Robin Wulffson MD's picture

In recent months, researchers have published a large amount of material regarding attention deficit hyperactivity disorder (ADHD). The condition is one of the most common childhood disorders and can continue through adolescence and adulthood. It is characterized by the inability to focus or pay attention, hyperactivity and impulsive behavior. The behavior problems are so frequent that they interfere with the child's ability to adequately function on a daily basis without treatment. Symptoms include difficulty staying focused and paying attention, difficulty controlling behavior, and hyperactivity. Amphetamine (Adderall), methylphenidate (Ritalin) and other central nervous system stimulants are given to children who suffer from ADHD. Interestingly, these drugs do not have the stimulant effect observed in adults when given to children before they reach puberty. In the U.S., approximately 2.7 million children are prescribed ADHD medication, primarily to reduce impulsive behavior as well as to improve focus and attention span. In addition, more than 1.5 million adults also take the medications. Over the past decade, the use of ADHD drugs in adults has outpaced that in children.

On October 16, the American Academy of Pediatrics (AAP) released new guidelines.
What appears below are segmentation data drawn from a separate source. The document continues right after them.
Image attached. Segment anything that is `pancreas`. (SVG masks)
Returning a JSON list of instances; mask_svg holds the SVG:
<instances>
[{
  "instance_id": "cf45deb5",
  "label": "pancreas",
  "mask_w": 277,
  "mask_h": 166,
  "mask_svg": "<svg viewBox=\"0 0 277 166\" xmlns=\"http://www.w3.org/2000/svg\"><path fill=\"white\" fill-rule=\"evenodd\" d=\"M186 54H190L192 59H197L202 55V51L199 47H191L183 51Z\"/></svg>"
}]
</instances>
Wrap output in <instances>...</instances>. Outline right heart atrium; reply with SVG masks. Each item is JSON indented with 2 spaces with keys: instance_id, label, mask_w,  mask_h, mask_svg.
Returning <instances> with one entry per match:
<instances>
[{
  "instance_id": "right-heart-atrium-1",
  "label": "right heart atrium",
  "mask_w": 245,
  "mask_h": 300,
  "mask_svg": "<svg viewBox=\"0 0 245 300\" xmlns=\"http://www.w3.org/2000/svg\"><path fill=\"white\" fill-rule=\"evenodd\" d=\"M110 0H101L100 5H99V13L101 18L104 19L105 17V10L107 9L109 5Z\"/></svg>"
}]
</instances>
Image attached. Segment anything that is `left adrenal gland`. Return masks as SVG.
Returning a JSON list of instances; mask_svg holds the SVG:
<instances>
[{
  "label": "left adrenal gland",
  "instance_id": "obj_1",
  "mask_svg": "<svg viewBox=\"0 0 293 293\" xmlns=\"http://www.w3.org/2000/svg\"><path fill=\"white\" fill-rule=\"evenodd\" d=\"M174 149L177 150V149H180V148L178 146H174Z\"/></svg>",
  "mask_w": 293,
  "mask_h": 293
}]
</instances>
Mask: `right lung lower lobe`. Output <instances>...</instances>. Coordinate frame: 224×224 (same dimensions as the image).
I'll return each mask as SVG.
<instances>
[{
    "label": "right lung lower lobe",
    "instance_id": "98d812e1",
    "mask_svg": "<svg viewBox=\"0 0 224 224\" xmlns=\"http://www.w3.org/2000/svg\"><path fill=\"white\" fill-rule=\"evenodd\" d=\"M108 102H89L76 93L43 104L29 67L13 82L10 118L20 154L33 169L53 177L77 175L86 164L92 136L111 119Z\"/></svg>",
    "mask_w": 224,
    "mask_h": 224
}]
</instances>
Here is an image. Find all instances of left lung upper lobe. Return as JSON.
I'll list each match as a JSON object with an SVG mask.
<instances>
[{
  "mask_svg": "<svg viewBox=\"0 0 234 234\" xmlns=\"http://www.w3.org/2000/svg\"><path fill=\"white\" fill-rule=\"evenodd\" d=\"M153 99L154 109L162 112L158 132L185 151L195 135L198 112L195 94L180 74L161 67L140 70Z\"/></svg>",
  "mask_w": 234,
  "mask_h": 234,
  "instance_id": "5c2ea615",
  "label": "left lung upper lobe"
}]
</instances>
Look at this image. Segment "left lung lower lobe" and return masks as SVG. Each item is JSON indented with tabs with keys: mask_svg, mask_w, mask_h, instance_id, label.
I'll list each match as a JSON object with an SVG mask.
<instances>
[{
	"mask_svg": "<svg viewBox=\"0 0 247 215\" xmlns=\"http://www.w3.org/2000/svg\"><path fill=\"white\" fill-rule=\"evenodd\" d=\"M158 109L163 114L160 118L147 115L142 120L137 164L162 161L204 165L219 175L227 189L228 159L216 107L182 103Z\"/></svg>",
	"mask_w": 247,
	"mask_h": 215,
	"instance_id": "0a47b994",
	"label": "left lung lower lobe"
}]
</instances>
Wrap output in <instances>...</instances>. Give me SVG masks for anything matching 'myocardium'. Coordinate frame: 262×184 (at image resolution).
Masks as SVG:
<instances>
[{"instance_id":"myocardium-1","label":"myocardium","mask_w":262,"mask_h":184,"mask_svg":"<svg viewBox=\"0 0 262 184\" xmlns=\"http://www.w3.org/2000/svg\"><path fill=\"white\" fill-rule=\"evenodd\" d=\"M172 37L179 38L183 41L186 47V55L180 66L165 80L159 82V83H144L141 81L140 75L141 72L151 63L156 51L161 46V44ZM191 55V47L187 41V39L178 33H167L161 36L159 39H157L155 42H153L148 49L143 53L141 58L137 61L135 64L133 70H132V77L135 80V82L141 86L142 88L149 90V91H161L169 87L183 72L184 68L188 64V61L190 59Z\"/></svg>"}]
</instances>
They provide instructions for pediatricians on diagnosing and managing ADHD in children 4 to 18. According to the new guidelines, behavioral management techniques should be the first treatment approach for preschool-age children. However, they also suggest that physicians consider prescribing Ritalin in preschool-age children with moderate to severe symptoms when behavioral intervention does not provide significant improvement. This recommendation is potentially controversial because methylphenidate is not approved by the Food and Drug Administration (FD) for use within that age group. Many ADHD medications are approved for children age six and older. The prior set of AAP guidelines, issued about a decade ago, gave recommendations for children six to 12. In addition to preschool-age children, the new recommendations also address teenagers who might not have been diagnosed at a younger age.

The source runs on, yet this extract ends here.